2.1.3. The Dependency Lock File
💡 First Principle: Version constraints say what's acceptable; the lock file records what was actually chosen — so committing the lock file is what guarantees every teammate and CI run installs the identical provider versions, turning "newest that matches" into "exactly this."
terraform init writes .terraform.lock.hcl in your working directory. It records the exact provider version selected for each constraint plus cryptographic hashes of the provider packages. On subsequent runs, Terraform installs the locked versions rather than re-resolving constraints — and verifies the hashes to detect tampering.
You should commit the lock file to version control. That's the whole point: without it, two engineers with ~> 5.0 might end up on 5.31 and 5.40 and see different behavior. To intentionally move to newer versions within your constraints, run terraform init -upgrade, which re-resolves and rewrites the lock file.

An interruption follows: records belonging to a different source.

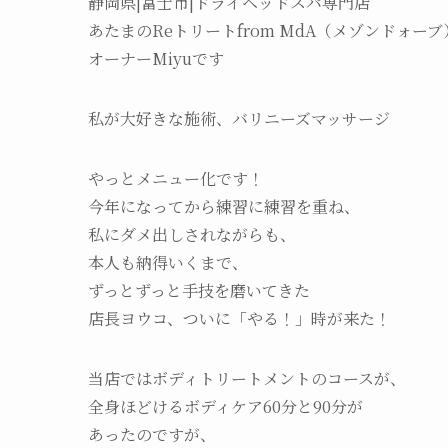
静岡県|富士市|ドライヘッドスパ専門店
あたまのReトリートfrom MdA（メゾンドォーブ
オーナーMiyuです
私が大好きな施術、バリニーズマッサージ
やっとメニュー化です！
今年になってから練習に練習を重ね、
私にダメ出しされながらも、
本人も納得いくまで、
ずっとずっと手技を磨いてきた
店長ヨウコ、ついに「やる！」時が来た！
当店ではボディトリートメントのコースが、
全身ほどけるボディケア60分と90分が
あったのですが、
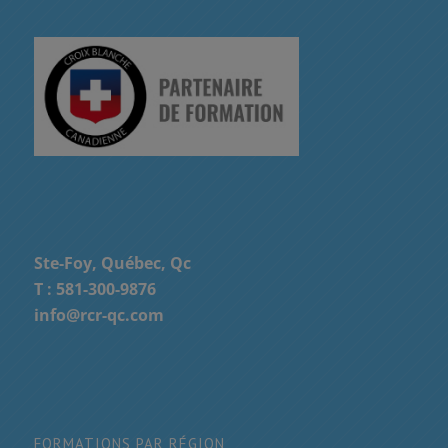
Ste-Foy, Québec, Qc
T :
581-300-9876
info@rcr-qc.com
FORMATIONS PAR RÉGION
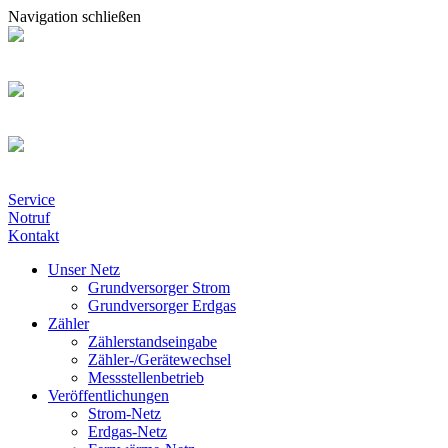
Navigation schließen
Service
Notruf
Kontakt
Unser Netz
Grundversorger Strom
Grundversorger Erdgas
Zähler
Zählerstandseingabe
Zähler-/Gerätewechsel
Messstellenbetrieb
Veröffentlichungen
Strom-Netz
Erdgas-Netz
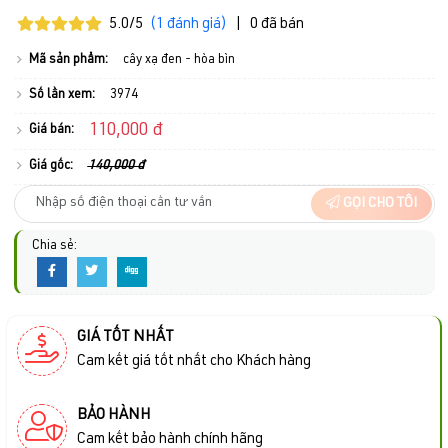
5.0/5
(1 đánh giá)
|
0 đã bán
Mã sản phẩm:
cây xạ đen - hòa bìn
Số lần xem:
3974
110,000 đ
Giá bán:
Giá gốc:
140,000 đ
GỌI CHO TÔI
Chia sẻ:
GIÁ TỐT NHẤT
Cam kết giá tốt nhất cho Khách hàng
BẢO HÀNH
Cam kết bảo hành chính hãng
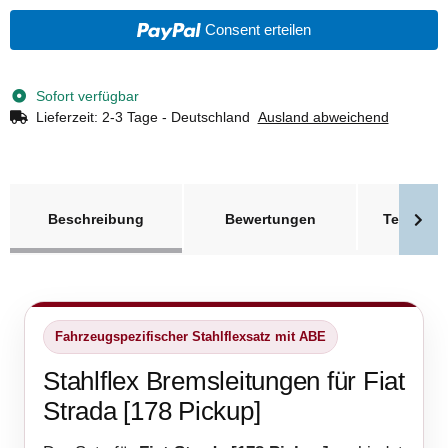
Consent erteilen
Sofort verfügbar
Lieferzeit:
2-3 Tage - Deutschland
Ausland abweichend
weitere Registerkarten anzeigen
Beschreibung
Bewertungen
Technisc
Fahrzeugspezifischer Stahlflexsatz mit ABE
Stahlflex Bremsleitungen für Fiat
Strada [178 Pickup]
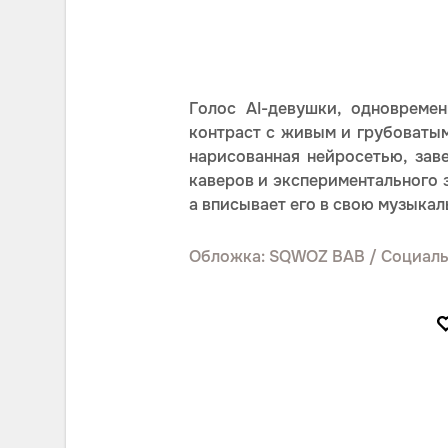
Голос AI-девушки, одновреме
контраст с живым и грубоватым
нарисованная нейросетью, зав
каверов и экспериментального 
а вписывает его в свою музыкал
Обложка: SQWOZ BAB / Социаль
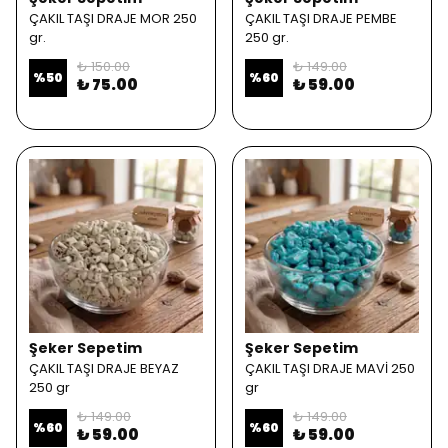
ÇAKIL TAŞI DRAJE MOR 250
ÇAKIL TAŞI DRAJE PEMBE
gr.
250 gr.
₺ 150.00
₺ 149.00
%
50
%
60
₺ 75.00
₺ 59.00
Şeker Sepetim
Şeker Sepetim
ÇAKIL TAŞI DRAJE BEYAZ
ÇAKIL TAŞI DRAJE MAVİ 250
250 gr
gr
₺ 149.00
₺ 149.00
%
60
%
60
₺ 59.00
₺ 59.00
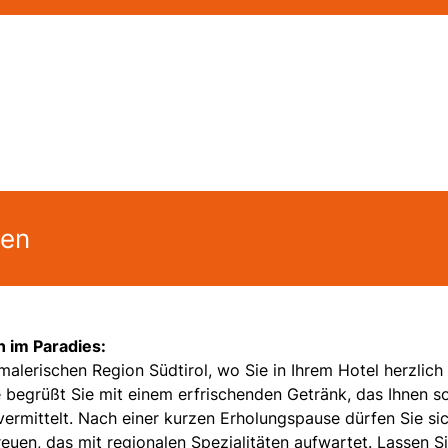
gen
n im Paradies:
 malerischen Region Südtirol, wo Sie in Ihrem Hotel herzlich
begrüßt Sie mit einem erfrischenden Getränk, das Ihnen s
ermittelt. Nach einer kurzen Erholungspause dürfen Sie sic
uen, das mit regionalen Spezialitäten aufwartet. Lassen S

⚠️ Exam Trap: Don't confuse the lock file with Terraform CLI versioning. .terraform.lock.hcl locks provider (and module-less dependency) versions. The Terraform CLI version itself is controlled separately — for example with a required_version setting in the terraform block — and is not what the lock file pins.
Reflection Question: A teammate reports a bug you can't reproduce, even though you're both on the same configuration. What file would you check first, and why might it explain the difference?